### Reading text
This seems interesting. Can we write any URL in the address bar just by setting an arbitrary string after the hash? Where is this htm file coming from? The protocols ms-appx: and ms-appx-web: are used in modern Windows Apps to load their internal resources. Let’s quickly go to the Microsoft Edge folder to see if this file exists. Open Task Manager, details, right click on Microsoft Edge and select properties.

Edge Path

Microsoft Edge is located in C:\Windows\SystemApps\Microsoft.MicrosoftEdge_8wekyb3d8bbwe\ and the error pages (as shown in DevTools above) inside the \Assets\ErrorPages folder.

PhishSite

There are many files to play with, let’s try to load them from Edge using the full ms-appx-web URL, just like this: ms-appx-web://microsoft.microsoftedge/assets/errorpages/PhishSiteEdge.htm

Damn it! It goes to my default search engine.
######
### Record excerpts
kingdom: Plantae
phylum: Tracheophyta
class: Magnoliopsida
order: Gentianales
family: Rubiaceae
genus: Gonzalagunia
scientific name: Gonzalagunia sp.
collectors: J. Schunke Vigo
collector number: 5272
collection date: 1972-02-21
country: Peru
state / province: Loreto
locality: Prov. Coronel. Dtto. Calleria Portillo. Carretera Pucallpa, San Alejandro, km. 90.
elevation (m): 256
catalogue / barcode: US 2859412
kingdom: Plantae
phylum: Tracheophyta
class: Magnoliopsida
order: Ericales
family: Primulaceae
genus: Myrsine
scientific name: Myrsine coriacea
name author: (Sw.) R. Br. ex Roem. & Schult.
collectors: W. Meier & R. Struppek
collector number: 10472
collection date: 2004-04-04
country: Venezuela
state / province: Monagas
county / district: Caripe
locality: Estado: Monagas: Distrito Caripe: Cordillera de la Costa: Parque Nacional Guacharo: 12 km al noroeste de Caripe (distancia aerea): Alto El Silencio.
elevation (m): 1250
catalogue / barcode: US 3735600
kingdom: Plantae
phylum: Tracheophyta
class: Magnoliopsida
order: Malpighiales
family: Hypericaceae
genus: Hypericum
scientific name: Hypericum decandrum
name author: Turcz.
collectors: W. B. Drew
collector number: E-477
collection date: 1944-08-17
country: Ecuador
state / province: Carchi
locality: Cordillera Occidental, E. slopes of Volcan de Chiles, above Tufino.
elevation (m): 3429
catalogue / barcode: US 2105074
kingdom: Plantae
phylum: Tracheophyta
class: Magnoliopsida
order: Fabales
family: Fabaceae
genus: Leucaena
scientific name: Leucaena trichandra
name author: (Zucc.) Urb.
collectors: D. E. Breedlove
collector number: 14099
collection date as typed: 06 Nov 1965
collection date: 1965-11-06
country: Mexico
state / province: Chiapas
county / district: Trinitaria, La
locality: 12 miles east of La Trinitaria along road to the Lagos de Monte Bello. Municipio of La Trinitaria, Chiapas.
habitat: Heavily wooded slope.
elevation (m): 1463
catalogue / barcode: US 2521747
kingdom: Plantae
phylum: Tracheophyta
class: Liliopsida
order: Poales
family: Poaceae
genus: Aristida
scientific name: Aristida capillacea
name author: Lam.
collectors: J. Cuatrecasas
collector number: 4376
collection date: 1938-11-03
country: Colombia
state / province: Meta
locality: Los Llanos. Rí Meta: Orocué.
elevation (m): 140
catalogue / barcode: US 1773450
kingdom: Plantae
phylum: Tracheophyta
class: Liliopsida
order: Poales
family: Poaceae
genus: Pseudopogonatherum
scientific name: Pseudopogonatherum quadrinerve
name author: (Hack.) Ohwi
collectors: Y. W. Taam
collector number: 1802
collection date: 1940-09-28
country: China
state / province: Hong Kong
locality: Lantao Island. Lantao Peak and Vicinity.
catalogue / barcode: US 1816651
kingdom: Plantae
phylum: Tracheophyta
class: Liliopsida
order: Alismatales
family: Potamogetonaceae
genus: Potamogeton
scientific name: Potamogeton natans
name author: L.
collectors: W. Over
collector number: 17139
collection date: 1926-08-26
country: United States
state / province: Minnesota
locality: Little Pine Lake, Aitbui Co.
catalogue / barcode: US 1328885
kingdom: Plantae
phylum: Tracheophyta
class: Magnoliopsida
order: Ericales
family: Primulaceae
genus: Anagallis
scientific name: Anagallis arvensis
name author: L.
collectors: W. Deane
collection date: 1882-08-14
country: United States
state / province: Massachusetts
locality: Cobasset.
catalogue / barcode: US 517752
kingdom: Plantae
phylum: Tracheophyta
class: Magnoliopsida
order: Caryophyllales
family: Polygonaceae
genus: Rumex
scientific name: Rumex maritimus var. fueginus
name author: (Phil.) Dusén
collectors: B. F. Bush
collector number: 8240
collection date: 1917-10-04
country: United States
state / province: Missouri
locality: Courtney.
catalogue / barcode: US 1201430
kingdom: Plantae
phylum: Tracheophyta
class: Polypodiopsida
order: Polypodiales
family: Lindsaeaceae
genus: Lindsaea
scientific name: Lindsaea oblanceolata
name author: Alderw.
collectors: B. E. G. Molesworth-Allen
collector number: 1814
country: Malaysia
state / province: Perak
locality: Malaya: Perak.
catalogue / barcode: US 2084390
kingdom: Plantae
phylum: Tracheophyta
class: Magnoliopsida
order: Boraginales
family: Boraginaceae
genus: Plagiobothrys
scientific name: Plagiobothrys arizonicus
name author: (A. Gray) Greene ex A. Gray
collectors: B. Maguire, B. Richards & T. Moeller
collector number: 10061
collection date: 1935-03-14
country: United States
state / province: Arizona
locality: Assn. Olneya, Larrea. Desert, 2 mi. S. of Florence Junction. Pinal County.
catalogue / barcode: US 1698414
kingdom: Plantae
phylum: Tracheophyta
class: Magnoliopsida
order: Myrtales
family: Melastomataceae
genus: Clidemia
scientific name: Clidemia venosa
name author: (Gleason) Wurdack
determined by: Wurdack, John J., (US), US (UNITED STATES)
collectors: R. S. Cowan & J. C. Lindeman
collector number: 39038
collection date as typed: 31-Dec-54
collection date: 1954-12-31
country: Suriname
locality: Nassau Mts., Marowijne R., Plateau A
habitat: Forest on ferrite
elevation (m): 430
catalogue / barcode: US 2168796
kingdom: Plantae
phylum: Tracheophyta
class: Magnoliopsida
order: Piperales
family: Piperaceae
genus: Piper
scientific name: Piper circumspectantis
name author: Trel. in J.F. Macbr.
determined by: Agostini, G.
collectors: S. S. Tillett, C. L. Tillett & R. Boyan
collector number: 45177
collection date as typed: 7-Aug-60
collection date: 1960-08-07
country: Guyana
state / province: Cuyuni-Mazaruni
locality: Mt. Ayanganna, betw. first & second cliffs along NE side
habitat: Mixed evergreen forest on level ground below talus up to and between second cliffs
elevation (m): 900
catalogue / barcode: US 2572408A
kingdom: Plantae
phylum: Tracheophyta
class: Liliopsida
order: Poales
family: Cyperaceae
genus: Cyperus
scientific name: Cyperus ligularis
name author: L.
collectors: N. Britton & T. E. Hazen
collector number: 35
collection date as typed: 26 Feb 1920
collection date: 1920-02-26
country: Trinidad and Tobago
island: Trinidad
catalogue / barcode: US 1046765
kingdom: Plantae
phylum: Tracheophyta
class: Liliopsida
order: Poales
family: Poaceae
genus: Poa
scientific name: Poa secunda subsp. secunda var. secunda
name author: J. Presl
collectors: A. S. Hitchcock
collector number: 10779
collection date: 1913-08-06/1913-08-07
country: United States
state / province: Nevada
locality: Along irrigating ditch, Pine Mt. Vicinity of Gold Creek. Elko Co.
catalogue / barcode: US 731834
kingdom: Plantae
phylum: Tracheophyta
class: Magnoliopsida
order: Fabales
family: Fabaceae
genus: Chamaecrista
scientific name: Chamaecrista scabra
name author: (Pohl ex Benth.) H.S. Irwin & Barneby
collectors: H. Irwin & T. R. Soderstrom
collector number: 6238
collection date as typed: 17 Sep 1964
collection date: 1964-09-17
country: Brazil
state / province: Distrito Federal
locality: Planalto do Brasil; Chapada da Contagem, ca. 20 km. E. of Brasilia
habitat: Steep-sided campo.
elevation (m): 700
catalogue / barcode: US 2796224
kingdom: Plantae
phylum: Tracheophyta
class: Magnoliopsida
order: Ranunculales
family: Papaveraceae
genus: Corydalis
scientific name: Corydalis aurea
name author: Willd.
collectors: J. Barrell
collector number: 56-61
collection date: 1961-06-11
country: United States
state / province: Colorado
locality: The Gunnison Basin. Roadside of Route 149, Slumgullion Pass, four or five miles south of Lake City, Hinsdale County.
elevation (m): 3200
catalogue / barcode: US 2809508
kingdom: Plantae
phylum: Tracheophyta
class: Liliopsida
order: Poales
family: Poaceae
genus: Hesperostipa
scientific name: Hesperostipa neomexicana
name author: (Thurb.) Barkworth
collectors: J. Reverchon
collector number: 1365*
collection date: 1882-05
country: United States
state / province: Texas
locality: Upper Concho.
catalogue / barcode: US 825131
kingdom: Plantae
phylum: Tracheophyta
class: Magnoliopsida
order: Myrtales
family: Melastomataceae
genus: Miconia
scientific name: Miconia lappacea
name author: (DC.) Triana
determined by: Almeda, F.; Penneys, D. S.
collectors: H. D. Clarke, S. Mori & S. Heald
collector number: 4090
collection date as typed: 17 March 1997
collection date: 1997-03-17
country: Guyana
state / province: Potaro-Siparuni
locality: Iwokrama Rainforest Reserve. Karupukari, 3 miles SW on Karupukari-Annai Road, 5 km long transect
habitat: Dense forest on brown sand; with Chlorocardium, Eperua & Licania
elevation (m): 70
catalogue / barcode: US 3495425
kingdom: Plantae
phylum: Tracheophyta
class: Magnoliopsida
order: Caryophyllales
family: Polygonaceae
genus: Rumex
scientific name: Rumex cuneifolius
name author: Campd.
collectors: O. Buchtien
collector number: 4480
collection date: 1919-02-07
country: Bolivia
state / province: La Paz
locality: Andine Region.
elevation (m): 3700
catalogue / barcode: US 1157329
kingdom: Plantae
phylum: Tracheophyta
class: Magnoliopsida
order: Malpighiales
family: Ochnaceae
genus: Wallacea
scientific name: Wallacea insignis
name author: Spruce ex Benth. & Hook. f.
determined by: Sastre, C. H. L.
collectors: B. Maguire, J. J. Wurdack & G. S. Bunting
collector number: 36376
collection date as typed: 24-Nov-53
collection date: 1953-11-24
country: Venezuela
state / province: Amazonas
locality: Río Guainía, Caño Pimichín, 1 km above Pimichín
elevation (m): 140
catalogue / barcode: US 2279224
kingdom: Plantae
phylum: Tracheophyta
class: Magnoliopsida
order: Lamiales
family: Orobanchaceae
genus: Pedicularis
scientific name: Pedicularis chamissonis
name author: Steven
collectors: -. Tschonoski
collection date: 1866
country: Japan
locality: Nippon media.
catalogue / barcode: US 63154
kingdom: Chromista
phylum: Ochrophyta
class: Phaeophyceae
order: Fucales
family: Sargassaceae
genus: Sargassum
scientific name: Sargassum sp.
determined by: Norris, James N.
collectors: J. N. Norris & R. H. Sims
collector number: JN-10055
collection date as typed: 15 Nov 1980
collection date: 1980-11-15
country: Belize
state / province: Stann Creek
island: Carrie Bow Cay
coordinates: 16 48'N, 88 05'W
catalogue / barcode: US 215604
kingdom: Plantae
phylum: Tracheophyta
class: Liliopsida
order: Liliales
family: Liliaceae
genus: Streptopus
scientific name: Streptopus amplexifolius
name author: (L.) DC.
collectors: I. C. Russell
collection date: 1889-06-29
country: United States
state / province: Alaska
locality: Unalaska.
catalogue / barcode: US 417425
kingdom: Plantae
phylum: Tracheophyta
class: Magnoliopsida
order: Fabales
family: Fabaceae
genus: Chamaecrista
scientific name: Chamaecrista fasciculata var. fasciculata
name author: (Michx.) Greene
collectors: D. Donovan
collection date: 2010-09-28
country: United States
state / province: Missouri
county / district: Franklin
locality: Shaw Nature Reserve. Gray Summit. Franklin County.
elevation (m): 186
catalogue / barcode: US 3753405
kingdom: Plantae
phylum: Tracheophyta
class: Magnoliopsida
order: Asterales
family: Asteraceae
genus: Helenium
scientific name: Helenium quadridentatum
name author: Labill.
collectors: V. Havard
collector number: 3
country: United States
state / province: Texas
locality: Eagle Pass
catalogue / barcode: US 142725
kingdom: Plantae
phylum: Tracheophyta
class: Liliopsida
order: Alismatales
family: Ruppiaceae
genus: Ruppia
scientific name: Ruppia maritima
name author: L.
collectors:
######
**Activity 1**: In the text about Microsoft Edge, what are the ms-appx: and ms-appx-web: protocols used for?
**Activity 2**: Reproduce the part of the text about Microsoft Edge that opens with the words containing "This seems interesting." and closes with "and select properties.".
The material plays no part in this.

**Worked solution 1**: Modern Windows Apps use them to load their internal resources.

**Worked solution 2**:
This seems interesting. Can we write any URL in the address bar just by setting an arbitrary string after the hash? Where is this htm file coming from? The protocols ms-appx: and ms-appx-web: are used in modern Windows Apps to load their internal resources. Let’s quickly go to the Microsoft Edge folder to see if this file exists. Open Task Manager, details, right click on Microsoft Edge and select properties.